- _What you need to do_:
Only the pictures stay out; please return all the entries below exactly as written.

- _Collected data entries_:
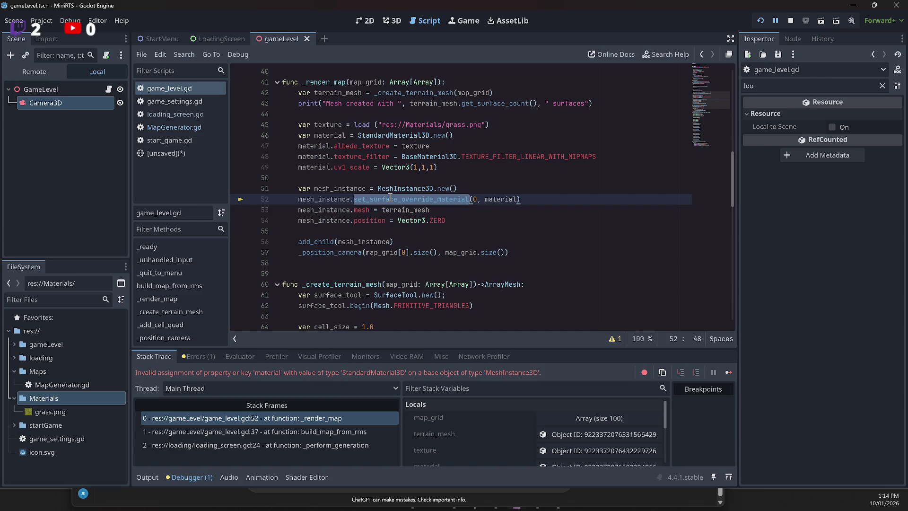
Replace it with material_override and turn '(0,' into '=' to assign material
type("mar")
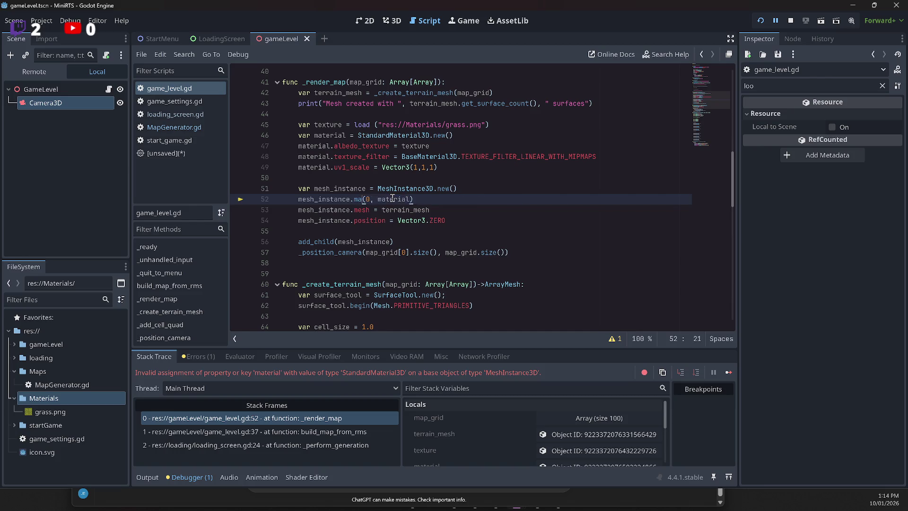
key("BackSpace")
type("terial")
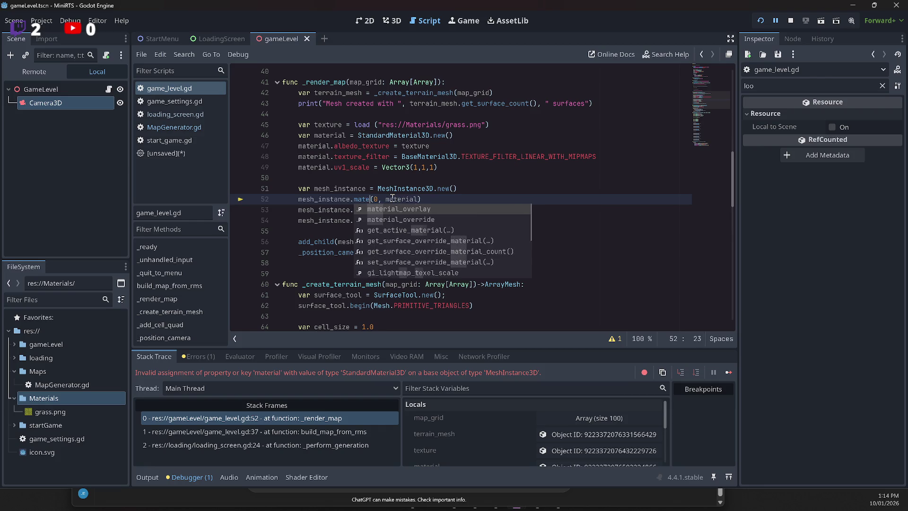
key("Down")
key("Return")
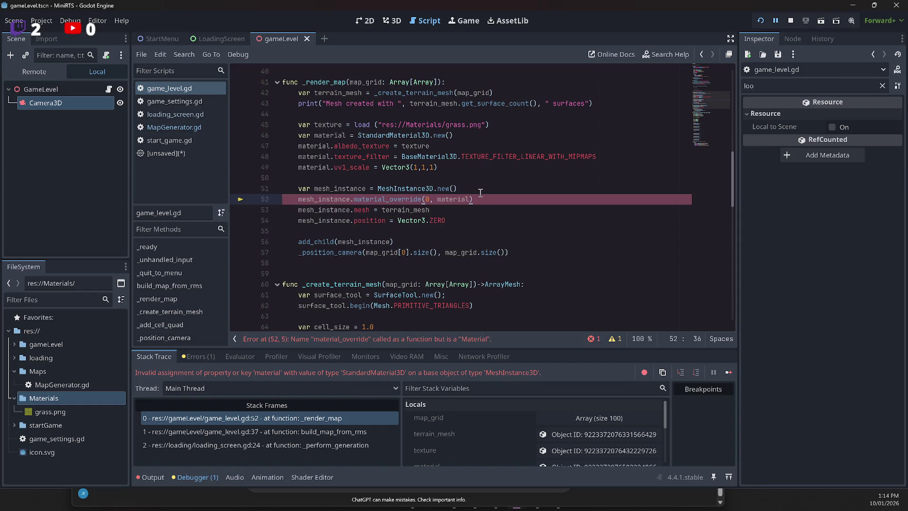
key("Delete")
key("Delete")
key("Delete")
type("=")
key("ctrl+Right")
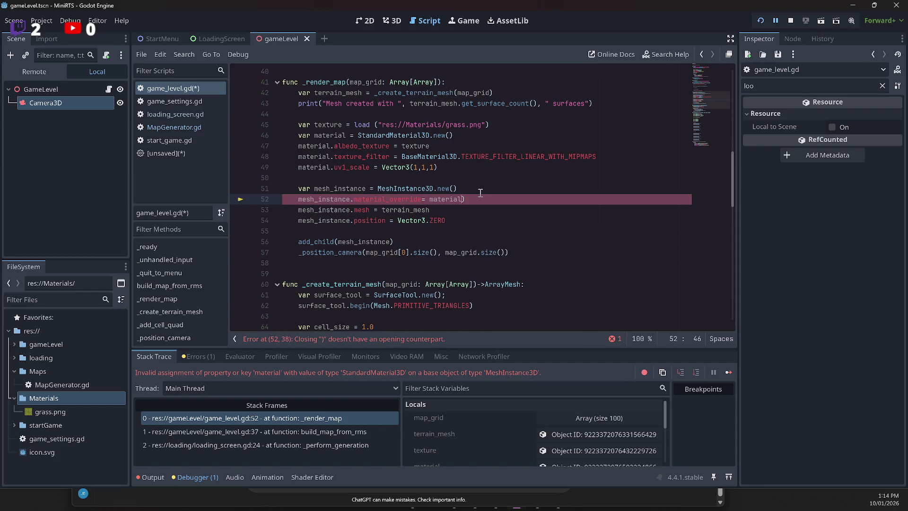
Run the fixed game to see the green grass terrain, then pause and close it
left_click(762, 24)
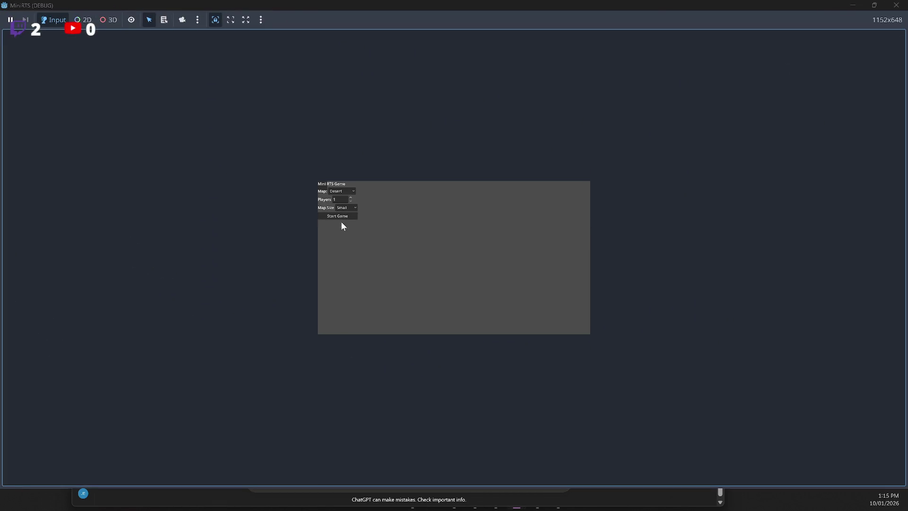
left_click(340, 216)
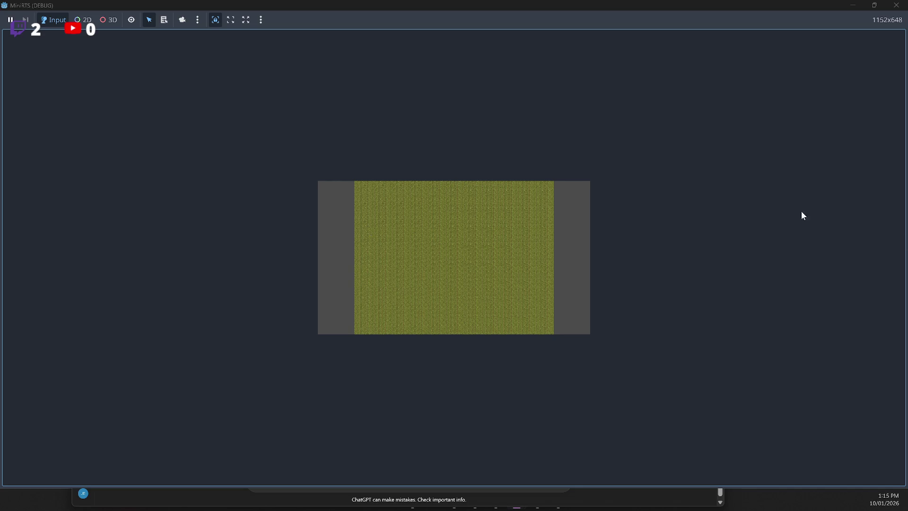
left_click(10, 20)
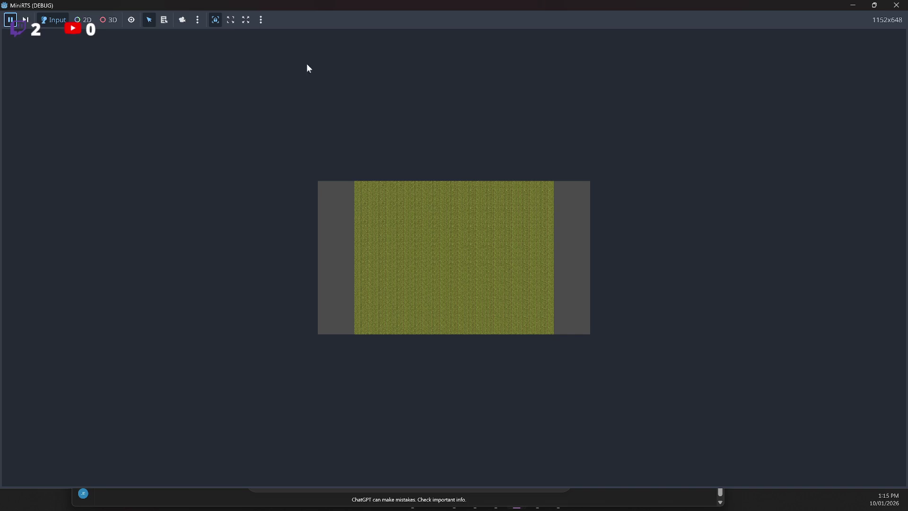
left_click(904, 9)
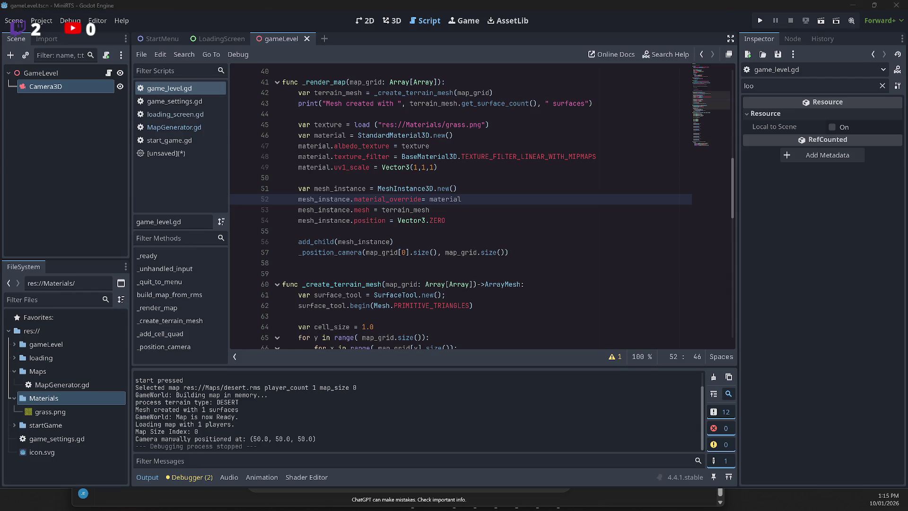
Ask ChatGPT to make the grass image 32x32 and download grass_32x32.png
key("alt+Tab")
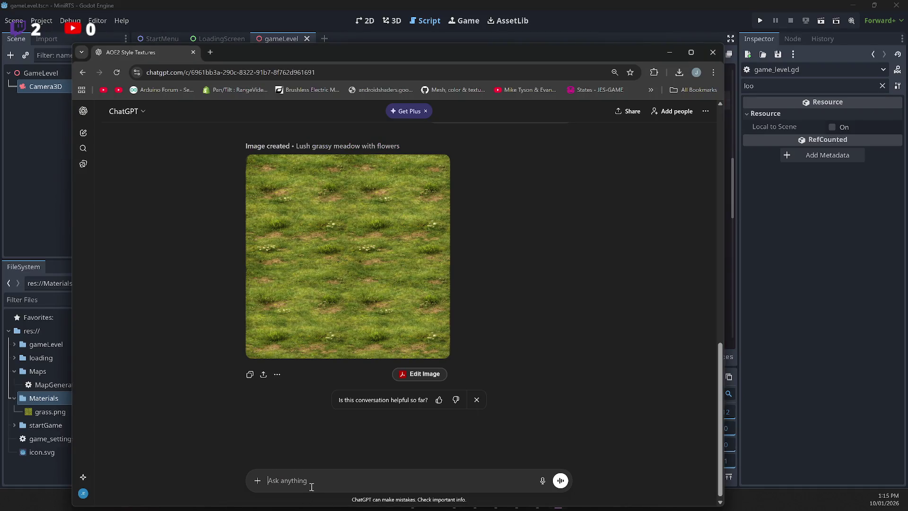
type("can you ma")
type("ke the image ")
type("32x")
type("32")
key("Return")
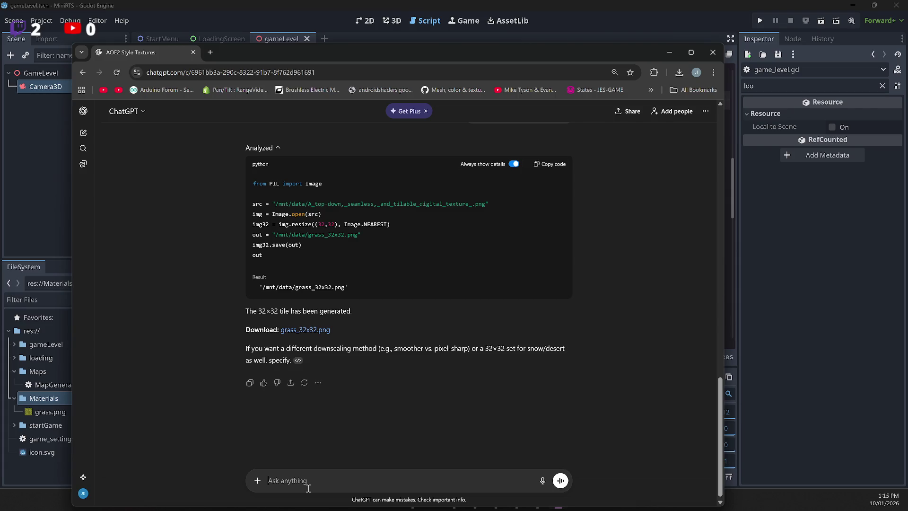
left_click(311, 333)
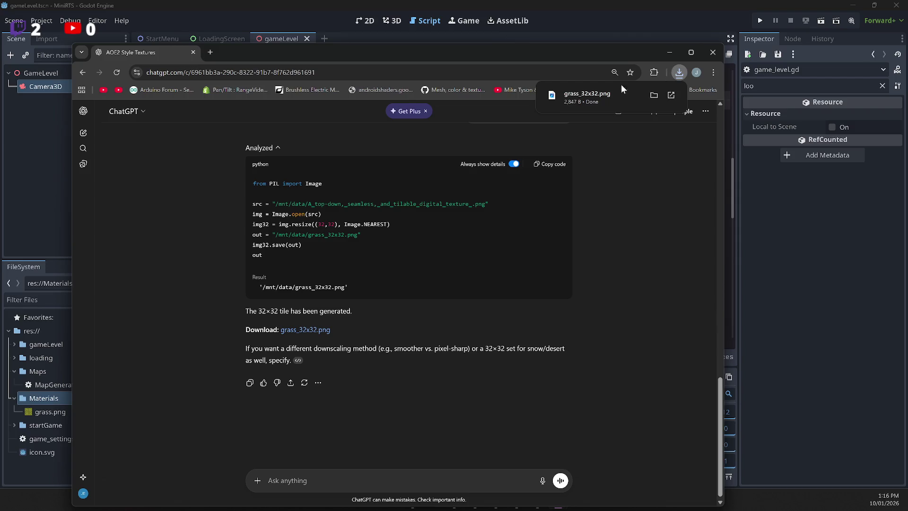
left_click(591, 93)
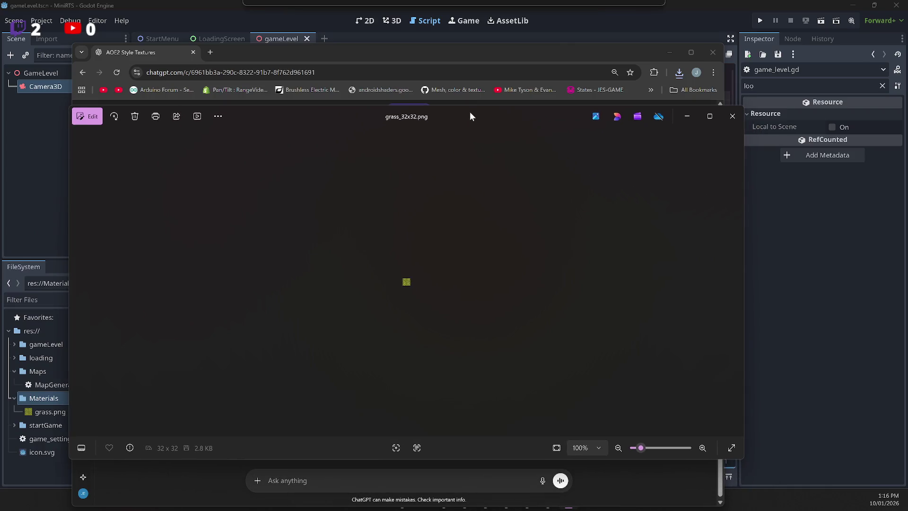
scroll(428, 294, "up", 8)
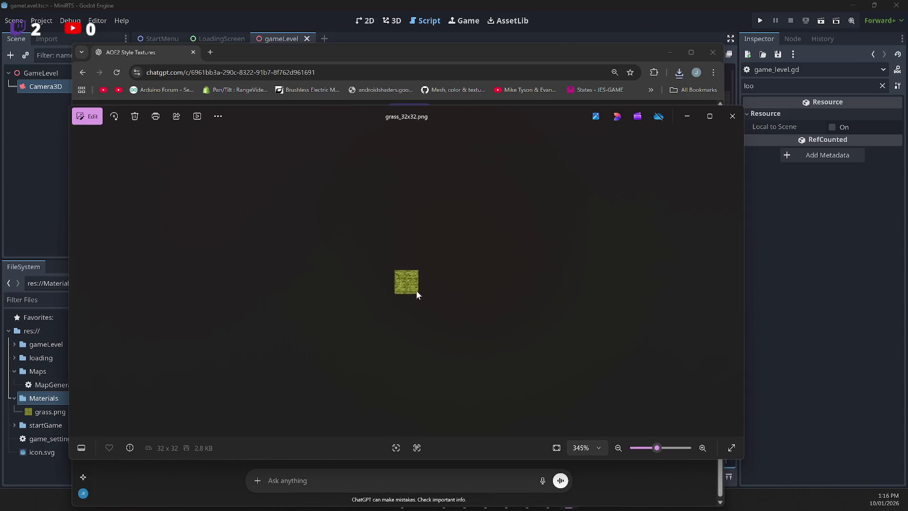
scroll(470, 270, "down", 5)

- _Task output_:
Replace it with material_override and turn '(0,' into '=' to assign material
type("mar")
key("BackSpace")
type("terial")
key("Down")
key("Return")
key("Delete")
key("Delete")
key("Delete")
type("=")
key("ctrl+Right")
Run the fixed game to see the green grass terrain, then pause and close it
left_click(762, 24)
left_click(340, 216)
left_click(10, 20)
left_click(904, 9)
Ask ChatGPT to make the grass image 32x32 and download grass_32x32.png
key("alt+Tab")
type("can you ma")
type("ke the image ")
type("32x")
type("32")
key("Return")
left_click(311, 333)
left_click(591, 93)
scroll(428, 294, "up", 8)
scroll(470, 270, "down", 5)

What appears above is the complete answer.